After the Constitutional Court strengthened the Justice and Peace Law in May, the AUC chiefs complained that the ruling eliminated the legal guarantees that they were offered in the negotiations, and that as a result they would not comply with the law.
The court ruling required that the demobilized paramilitaries make a full confession of their crimes in order to qualify for the legal benefits extended by the law, which set an eight-year limit on prison sentences. The court also ordered that reparations to the victims of paramilitary human rights crimes be paid through the assets whether legally or illegally obtained of the paramilitary leaders, many of whom are among the richest men in Colombia.
Critics of a decree being negotiated by the government for the implementation of the Justice and Peace Law, which has been partially revealed by the press, say it is aimed at keeping the AUC leaders from losing their benefits as a result of the Constitutional Court decision.
Two days before Uribe’s second term began on Aug. 7, the U.S. Embassy leaked to the local magazine Cambios its reservations about the decree, which it termed a “judicial pardon.”
On Thursday it was revealed by the Caracol Radio station that on Aug. 11, Minister Pretelt and Deputy Minister of Justice Ximena Peñafort had consulted AUC leaders about the decree, which has been under negotiation for the last five months.
On Monday, when Uribe ordered the paramilitary chiefs to turn themselves in, he said it was necessary to give the demobilization process “credibility at the national and international levels.”
The Colombian press has reported that a number of paramilitary leaders drive luxury cars, surrounded by dozens of bodyguards, frequent exclusive shopping centers, social clubs and restaurants, and can be seen rubbing elbows with senior Uribe administration officials and political leaders at public events.
Washington has provided Colombia with 4.7 billion dollars since 2000, mainly in military aid through the Plan Colombia anti-drug and counterinsurgency strategy, in a failed attempt at reducing cocaine supplies for the U.S. market the world’s top market for drugs and at diminishing the power of the guerrillas.
The United States has also supported the paramilitary demobilization process with 15.5 million dollars, including backing for the Organization of American States (OAS) mission to support the Colombian peace process, which is about to present its seventh quarterly report in Washington.
The Justice and Peace Law has been criticized by the Inter-American Commission on Human Rights and the Office of the United Nations High Commissioner for Human Rights for its failure to respect international norms on the rights of victims to truth, justice and reparations.
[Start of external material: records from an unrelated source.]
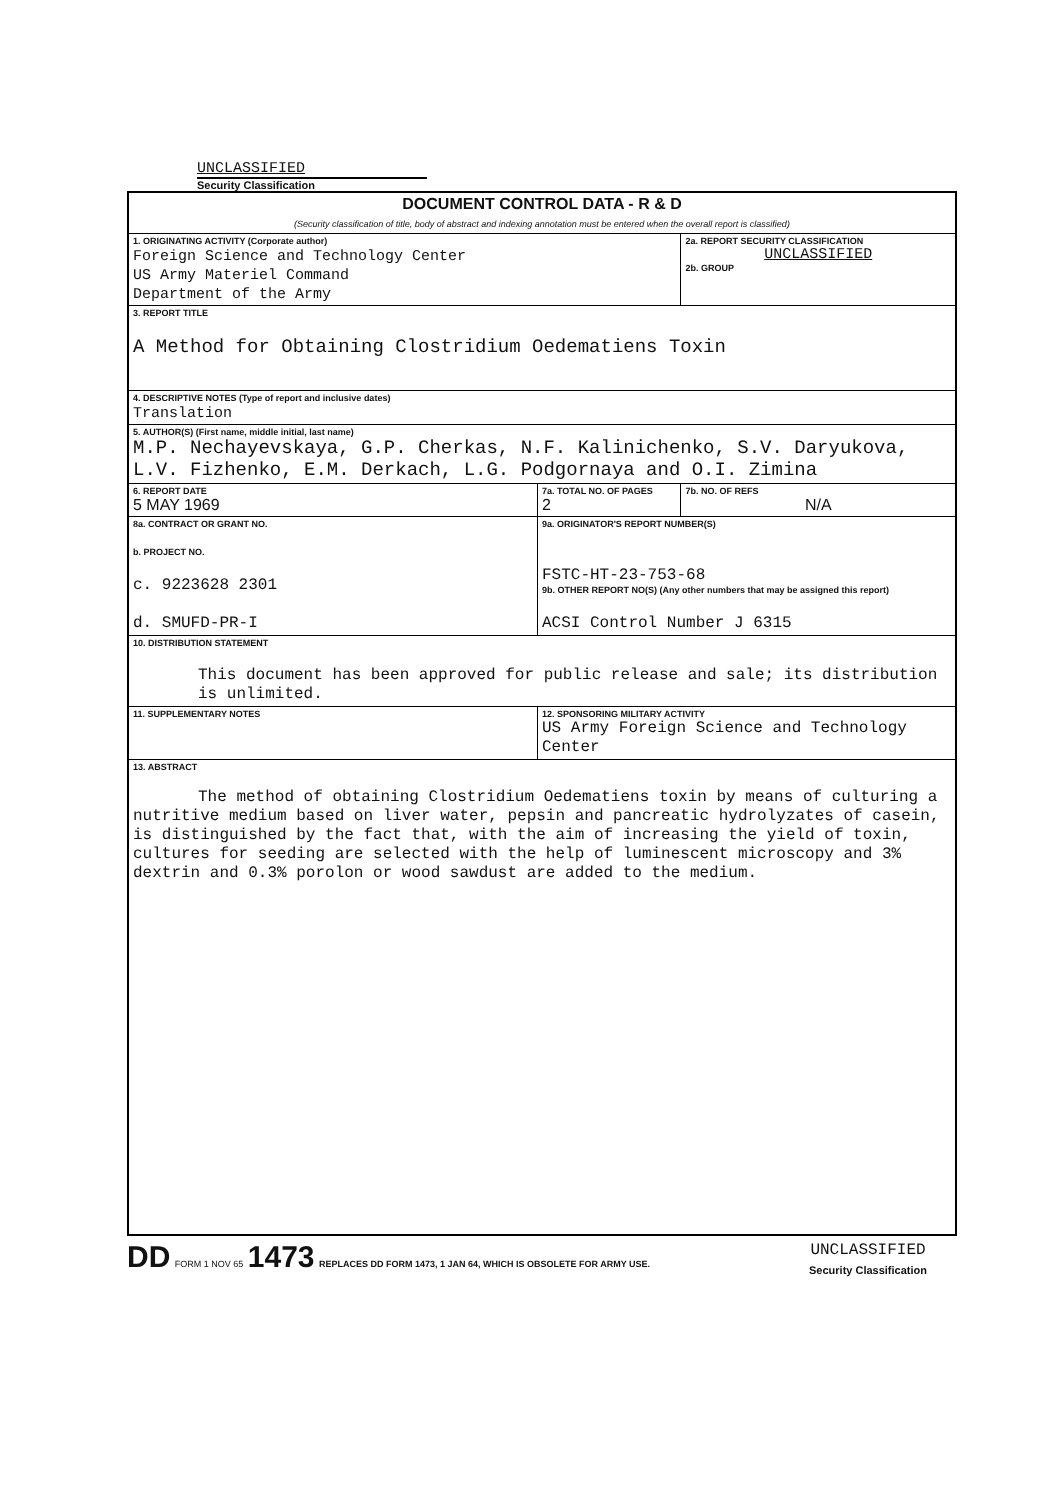UNCLASSIFIED
Security Classification
| DOCUMENT CONTROL DATA - R & D (Security classification of title, body of abstract and indexing annotation must be entered when the overall report is classified) | | |
| 1. ORIGINATING ACTIVITY (Corporate author) Foreign Science and Technology Center US Army Materiel Command Department of the Army | | 2a. REPORT SECURITY CLASSIFICATION UNCLASSIFIED 2b. GROUP |
| 3. REPORT TITLE A Method for Obtaining Clostridium Oedematiens Toxin | | |
| 4. DESCRIPTIVE NOTES (Type of report and inclusive dates) Translation | | |
| 5. AUTHOR(S) (First name, middle initial, last name) M.P. Nechayevskaya, G.P. Cherkas, N.F. Kalinichenko, S.V. Daryukova, L.V. Fizhenko, E.M. Derkach, L.G. Podgornaya and O.I. Zimina | | |
| 6. REPORT DATE 5 MAY 1969 | 7a. TOTAL NO. OF PAGES 2 | 7b. NO. OF REFS N/A |
| 8a. CONTRACT OR GRANT NO. b. PROJECT NO. c. 9223628 2301 d. SMUFD-PR-I | 9a. ORIGINATOR'S REPORT NUMBER(S) FSTC-HT-23-753-68 9b. OTHER REPORT NO(S) (Any other numbers that may be assigned this report) ACSI Control Number J 6315 | |
| 10. DISTRIBUTION STATEMENT This document has been approved for public release and sale; its distribution is unlimited. | | |
| 11. SUPPLEMENTARY NOTES | 12. SPONSORING MILITARY ACTIVITY US Army Foreign Science and Technology Center | |
| 13. ABSTRACT The method of obtaining Clostridium Oedematiens toxin by means of culturing a nutritive medium based on liver water, pepsin and pancreatic hydrolyzates of casein, is distinguished by the fact that, with the aim of increasing the yield of toxin, cultures for seeding are selected with the help of luminescent microscopy and 3% dextrin and 0.3% porolon or wood sawdust are added to the medium. | | |
DD FORM 1 NOV 65 1473 REPLACES DD FORM 1473, 1 JAN 64, WHICH IS OBSOLETE FOR ARMY USE.
UNCLASSIFIED
Security Classification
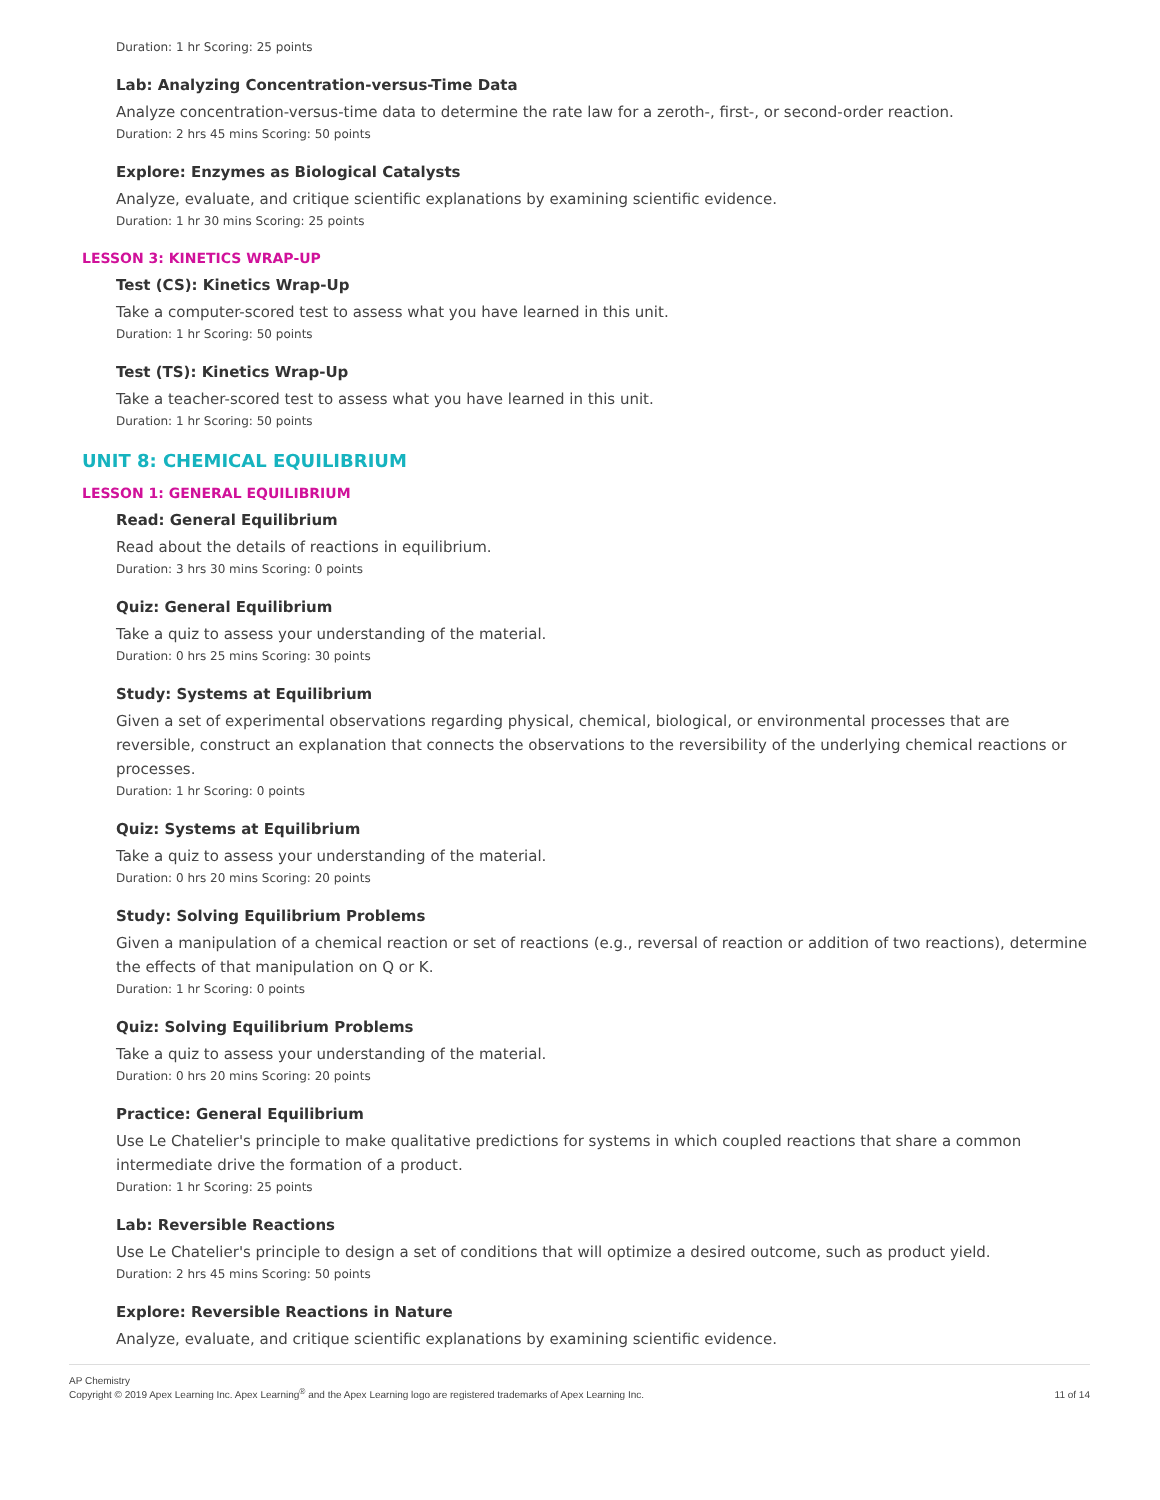Duration: 1 hr Scoring: 25 points
Lab: Analyzing Concentration-versus-Time Data
Analyze concentration-versus-time data to determine the rate law for a zeroth-, first-, or second-order reaction.
Duration: 2 hrs 45 mins Scoring: 50 points
Explore: Enzymes as Biological Catalysts
Analyze, evaluate, and critique scientific explanations by examining scientific evidence.
Duration: 1 hr 30 mins Scoring: 25 points
LESSON 3: KINETICS WRAP-UP
Test (CS): Kinetics Wrap-Up
Take a computer-scored test to assess what you have learned in this unit.
Duration: 1 hr Scoring: 50 points
Test (TS): Kinetics Wrap-Up
Take a teacher-scored test to assess what you have learned in this unit.
Duration: 1 hr Scoring: 50 points
UNIT 8: CHEMICAL EQUILIBRIUM
LESSON 1: GENERAL EQUILIBRIUM
Read: General Equilibrium
Read about the details of reactions in equilibrium.
Duration: 3 hrs 30 mins Scoring: 0 points
Quiz: General Equilibrium
Take a quiz to assess your understanding of the material.
Duration: 0 hrs 25 mins Scoring: 30 points
Study: Systems at Equilibrium
Given a set of experimental observations regarding physical, chemical, biological, or environmental processes that are reversible, construct an explanation that connects the observations to the reversibility of the underlying chemical reactions or processes.
Duration: 1 hr Scoring: 0 points
Quiz: Systems at Equilibrium
Take a quiz to assess your understanding of the material.
Duration: 0 hrs 20 mins Scoring: 20 points
Study: Solving Equilibrium Problems
Given a manipulation of a chemical reaction or set of reactions (e.g., reversal of reaction or addition of two reactions), determine the effects of that manipulation on Q or K.
Duration: 1 hr Scoring: 0 points
Quiz: Solving Equilibrium Problems
Take a quiz to assess your understanding of the material.
Duration: 0 hrs 20 mins Scoring: 20 points
Practice: General Equilibrium
Use Le Chatelier's principle to make qualitative predictions for systems in which coupled reactions that share a common intermediate drive the formation of a product.
Duration: 1 hr Scoring: 25 points
Lab: Reversible Reactions
Use Le Chatelier's principle to design a set of conditions that will optimize a desired outcome, such as product yield.
Duration: 2 hrs 45 mins Scoring: 50 points
Explore: Reversible Reactions in Nature
Analyze, evaluate, and critique scientific explanations by examining scientific evidence.
AP Chemistry
Copyright © 2019 Apex Learning Inc. Apex Learning<sup>®</sup> and the Apex Learning logo are registered trademarks of Apex Learning Inc.
11 of 14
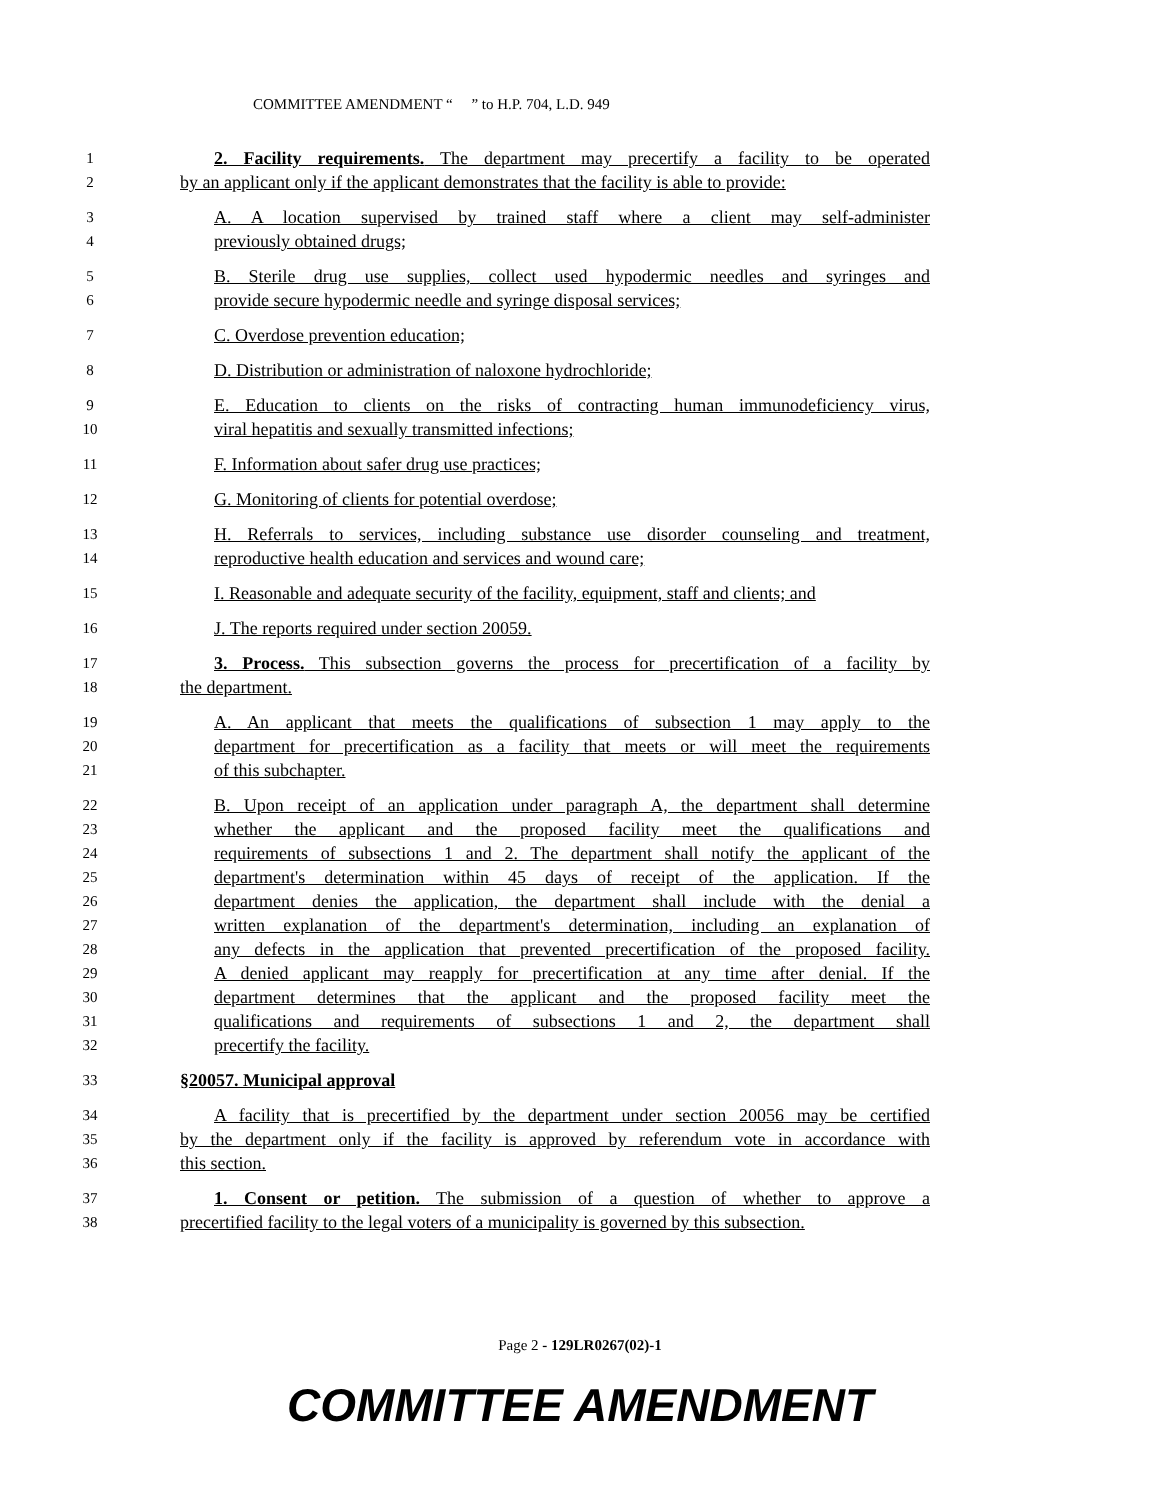COMMITTEE AMENDMENT “ ” to H.P. 704, L.D. 949
1 2. Facility requirements. The department may precertify a facility to be operated
2 by an applicant only if the applicant demonstrates that the facility is able to provide:
3 A. A location supervised by trained staff where a client may self-administer
4 previously obtained drugs;
5 B. Sterile drug use supplies, collect used hypodermic needles and syringes and
6 provide secure hypodermic needle and syringe disposal services;
7 C. Overdose prevention education;
8 D. Distribution or administration of naloxone hydrochloride;
9 E. Education to clients on the risks of contracting human immunodeficiency virus,
10 viral hepatitis and sexually transmitted infections;
11 F. Information about safer drug use practices;
12 G. Monitoring of clients for potential overdose;
13 H. Referrals to services, including substance use disorder counseling and treatment,
14 reproductive health education and services and wound care;
15 I. Reasonable and adequate security of the facility, equipment, staff and clients; and
16 J. The reports required under section 20059.
17 3. Process. This subsection governs the process for precertification of a facility by
18 the department.
19 A. An applicant that meets the qualifications of subsection 1 may apply to the
20 department for precertification as a facility that meets or will meet the requirements
21 of this subchapter.
22 B. Upon receipt of an application under paragraph A, the department shall determine
23 whether the applicant and the proposed facility meet the qualifications and
24 requirements of subsections 1 and 2. The department shall notify the applicant of the
25 department's determination within 45 days of receipt of the application. If the
26 department denies the application, the department shall include with the denial a
27 written explanation of the department's determination, including an explanation of
28 any defects in the application that prevented precertification of the proposed facility.
29 A denied applicant may reapply for precertification at any time after denial. If the
30 department determines that the applicant and the proposed facility meet the
31 qualifications and requirements of subsections 1 and 2, the department shall
32 precertify the facility.
33 §20057. Municipal approval
34 A facility that is precertified by the department under section 20056 may be certified
35 by the department only if the facility is approved by referendum vote in accordance with
36 this section.
37 1. Consent or petition. The submission of a question of whether to approve a
38 precertified facility to the legal voters of a municipality is governed by this subsection.
Page 2 - 129LR0267(02)-1
COMMITTEE AMENDMENT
While government and AUC spokespersons argue that the truth about the human rights crimes committed by the paramilitaries will not lead to peace or reconciliation in Colombia, activist Alirio Uribe (no relation to the president) says the experience of other countries shows that laws that promote impunity tend to be overturned.
If that were to occur in Colombia, many members of the AUC would be subject to extradition or to investigation by international courts, he said.
So, he argued, if the paramilitaries are so concerned about legal guarantees, the negotiators should pay close attention to what has happened in other countries in similar situations.
Furthermore, he said, the international community, the victims and survivors of human rights abuses, and society at large would likely tolerate shorter sentences, even if they are out of proportion with the gravity of the crimes that were committed by the paramilitary units.
But in order for that to occur, said the activist, full confessions and the resultant “truth” would not suffice.
Alirio Uribe says that what is necessary is the total dismantling of the paramilitary structures, and a new public outlook that stigmatizes paramilitary groups that do the dirty work of the state. Such groups have been used in Colombia since the mid-1940s to murder community leaders, trade unionists and opposition politicians, and to deprive poor farmers of their land, to the benefit of powerful economic interests and organized crime.